The 40CU card is clocked very high (1750-1900 Mhz) likely way past its perf/watt sweet spot
A 64CU card can be clocked lower and achieve greater perf/watt. 7nm yields can also factor in higher than  needed voltages
| 64CUs (72 CUs - 8 disabled) - Frequency  | Teraflops | 
|---|
1500  | 12.28  | 
1580  | 12.94  | 
1600  | 13.1  | 
1650  | 13.5  | 
 
		 
		
	 
1600-1650Mhz are out of question imo.
And the number of CUs I don't believe it will have 72CUs.
The actual Shader Engine can have 20CUs...
So you have two paths that AMD can take to increase CUs:
1) Up to 4 Shader Engines:
You can have 4SEs with 16, 18, 20 CUs but not odd numbers.
In theory you can have these options: 4x14 (56), 4x16 (64) or 4x20 (80), etc... multiples of 8.
2) Continue with 2 Shader Engines:
If you stick with 2 Shader Engine then you can have: 2x14 (28), 2x16 (32), 2x18 (36) 2x20 (40)...multiples of 4... can you have more than 20CUs per SE?
Navi 20 will probably use that 4 SE configuration (curious enough it was the hardware limit of GCN maybe it is a limit here too) and I expect the same for PS5/Nextxbox.

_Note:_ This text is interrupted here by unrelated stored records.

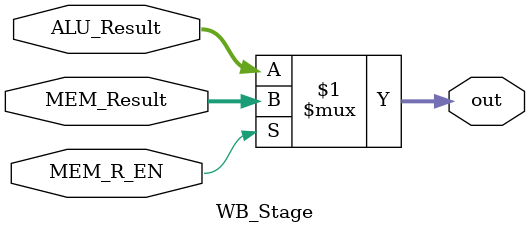
<source format=v>
module WB_Stage(
  input[31:0] ALU_Result, MEM_Result, 
  input MEM_R_EN, 
  output[31:0] out
);
  assign out = MEM_R_EN ? MEM_Result : ALU_Result;
endmodule

</source>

48, 56, 64, 72 or 80 CUs are the options.
Using the most probably clock:
48CUs @ 1.5Ghz = 9.22TFs (7.68TFs with 8 disabled)
56CUs @ 1.5Ghz = 10.75TFs (9.22TFs with 8 disabled)
64CUs @ 1.5Ghz = 12.29TFs (10.75TFs with 8 disabled)
72CUs @ 1.5Ghz = 13.82TFs (12.29TFs with 8 disabled)
80CUs @ 1.5Ghz = 15.26TFs (13.82TFs with 8 disabled)
To be fair with the high power draw of RDNA I can only see the 
bolded being an option in a APU for consoles.